### [EXERCISE INSTRUCTIONS]
Every line in the material below that includes "adenocarcinoma" should be copied.

### [DATA FOR THIS TASK]
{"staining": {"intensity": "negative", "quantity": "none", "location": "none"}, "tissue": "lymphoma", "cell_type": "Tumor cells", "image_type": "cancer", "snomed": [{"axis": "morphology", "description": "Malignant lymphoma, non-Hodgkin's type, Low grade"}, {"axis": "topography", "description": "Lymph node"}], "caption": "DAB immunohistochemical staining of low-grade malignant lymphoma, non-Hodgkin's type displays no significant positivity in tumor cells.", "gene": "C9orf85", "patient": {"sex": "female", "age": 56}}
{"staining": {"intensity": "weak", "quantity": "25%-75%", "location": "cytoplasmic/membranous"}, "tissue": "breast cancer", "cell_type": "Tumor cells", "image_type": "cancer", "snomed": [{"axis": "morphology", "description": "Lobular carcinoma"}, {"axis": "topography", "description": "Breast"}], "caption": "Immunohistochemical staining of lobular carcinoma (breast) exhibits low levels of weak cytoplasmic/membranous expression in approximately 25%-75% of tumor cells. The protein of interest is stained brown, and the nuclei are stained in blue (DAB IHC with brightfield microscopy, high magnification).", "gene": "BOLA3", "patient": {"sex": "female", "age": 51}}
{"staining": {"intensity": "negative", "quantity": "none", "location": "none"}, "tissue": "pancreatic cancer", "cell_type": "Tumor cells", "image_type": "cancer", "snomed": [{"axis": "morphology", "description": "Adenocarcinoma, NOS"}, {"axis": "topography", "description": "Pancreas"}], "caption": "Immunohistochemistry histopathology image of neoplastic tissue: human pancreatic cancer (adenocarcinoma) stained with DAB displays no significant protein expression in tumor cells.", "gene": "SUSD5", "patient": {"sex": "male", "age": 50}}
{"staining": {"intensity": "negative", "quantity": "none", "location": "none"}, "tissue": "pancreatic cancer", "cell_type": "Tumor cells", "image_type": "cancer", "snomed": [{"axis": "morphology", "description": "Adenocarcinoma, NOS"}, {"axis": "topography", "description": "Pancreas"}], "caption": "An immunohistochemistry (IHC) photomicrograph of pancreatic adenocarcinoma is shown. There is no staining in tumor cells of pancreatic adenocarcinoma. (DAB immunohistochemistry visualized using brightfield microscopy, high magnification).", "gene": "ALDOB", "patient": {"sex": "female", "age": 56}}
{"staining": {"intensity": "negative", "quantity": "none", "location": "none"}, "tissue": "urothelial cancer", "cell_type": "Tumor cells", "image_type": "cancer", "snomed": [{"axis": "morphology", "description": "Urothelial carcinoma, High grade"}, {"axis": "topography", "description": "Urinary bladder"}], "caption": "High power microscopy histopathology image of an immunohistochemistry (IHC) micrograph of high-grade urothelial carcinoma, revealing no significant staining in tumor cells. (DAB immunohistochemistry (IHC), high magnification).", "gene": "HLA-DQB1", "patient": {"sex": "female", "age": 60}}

### [WORKED SOLUTION]
{"staining": {"intensity": "negative", "quantity": "none", "location": "none"}, "tissue": "pancreatic cancer", "cell_type": "Tumor cells", "image_type": "cancer", "snomed": [{"axis": "morphology", "description": "Adenocarcinoma, NOS"}, {"axis": "topography", "description": "Pancreas"}], "caption": "Immunohistochemistry histopathology image of neoplastic tissue: human pancreatic cancer (adenocarcinoma) stained with DAB displays no significant protein expression in tumor cells.", "gene": "SUSD5", "patient": {"sex": "male", "age": 50}}
{"staining": {"intensity": "negative", "quantity": "none", "location": "none"}, "tissue": "pancreatic cancer", "cell_type": "Tumor cells", "image_type": "cancer", "snomed": [{"axis": "morphology", "description": "Adenocarcinoma, NOS"}, {"axis": "topography", "description": "Pancreas"}], "caption": "An immunohistochemistry (IHC) photomicrograph of pancreatic adenocarcinoma is shown. There is no staining in tumor cells of pancreatic adenocarcinoma. (DAB immunohistochemistry visualized using brightfield microscopy, high magnification).", "gene": "ALDOB", "patient": {"sex": "female", "age": 56}}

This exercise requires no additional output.